We parents sometimes blow it in this department by failing to practice what we preach. Do you answer or initiate calls while driving? Answer texts? Your example behind the wheel is a much greater predictor of what your child’s driving behavior will be than the rules you attempt to set up for them. Set a good example, prioritize safety over convenience, and arrive alive!
Consider these ways you can help your child be safe:
1. Start with a contract.
Make your expectations clear from the very beginning regarding safe driving standards. Be specific about things like when passengers are allowed, etc. Use our Teen Driving Contract to help you create good boundaries for your young driver.
2. Start small.
If you’re unsure about your child’s ability to honor the contract and make good decisions behind the wheel, limit independent driving in the beginning. This may be simple for you as many states now participate in a graduated licensing structure for drivers which limits the freedoms young drivers enjoy. If you feel like your child isn’t ready for the level of responsibility your state is willing to grant him or her, feel free to put your own restrictions in place. As your teen demonstrates good driving judgment, you can increase how frequently and how far he or she is allowed to drive. Check out this guide to the laws state by state for more details.
3. Forecast likely distractions and temptations.

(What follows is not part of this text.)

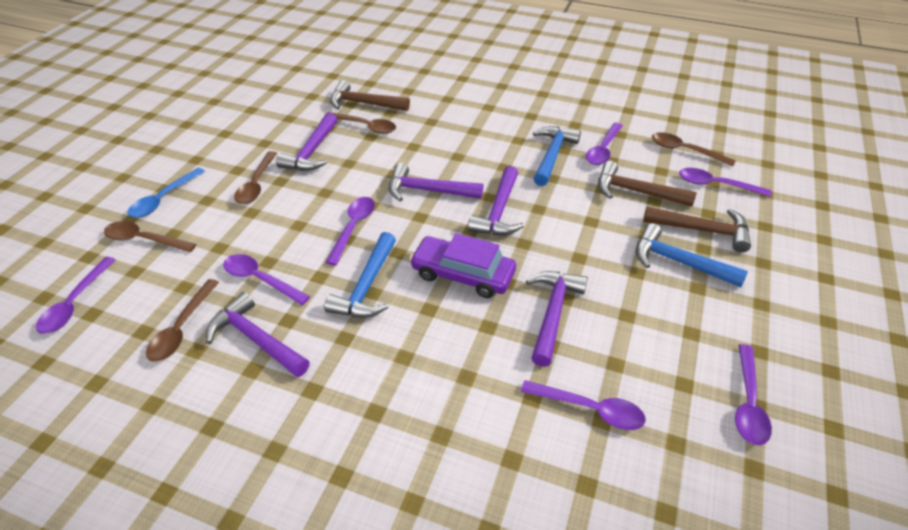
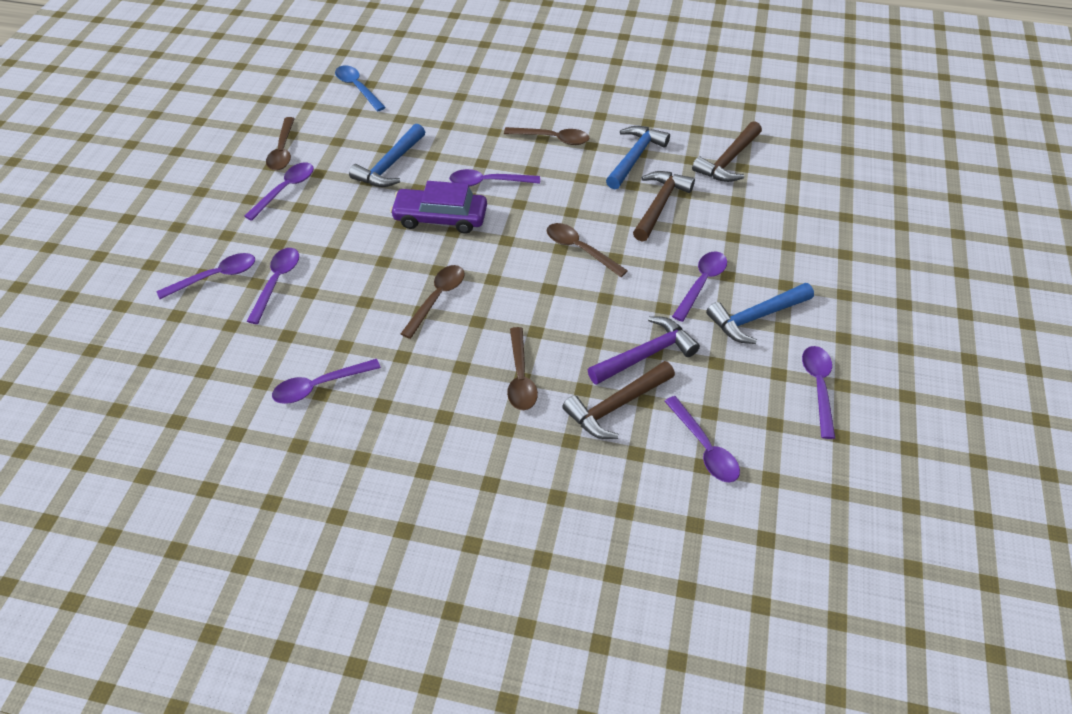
purple hammer: [206,292,310,377] [276,113,337,171] [389,163,483,201] [468,166,524,235] [526,271,588,367] = 5 -> [588,316,700,385] = 1
purple spoon: [36,257,116,334] [223,254,310,305] [325,197,375,265] [521,380,646,430] [586,123,623,165] [679,168,771,197] [735,344,772,445] = 7 -> [156,253,255,299] [244,162,314,221] [247,248,299,324] [272,359,381,404] [449,169,540,186] [664,396,740,483] [672,252,727,322] [802,346,835,439] = 8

You know your child’s habits, and if his or her phone is always in hand, your rules about phone use in the car will need to be super-specific and enforced. Some drivers even place phones in the back seat or trunk until they reach a destination to eliminate the temptation to pick it up. If the likely problem is loud music or friends who want a ride, be proactive about creating boundaries in those areas.
4. Set a good example.
We can’t stress this enough: your child’s driving behavior will probably look a lot like yours. So if you make a no-phones-while-driving rule and then repeatedly break it yourself, you can expect him to do the same. Walk the walk, mom.
5. When two rules conflict, safety is the tiebreaker.
If you’re one of those parents who expects your child to answer your calls or texts promptly, make sure they know this is the one exception to that rule. In this area and in other areas of life, the safest choice is the better choice.
6. Don’t be afraid to revoke privileges.
Yes, it’s terribly inconvenient. But the one correction your teen driver will understand and heed more than any other is losing the car keys. Love her enough to inconvenience everyone–including yourself–to help her understand the importance of driving safety.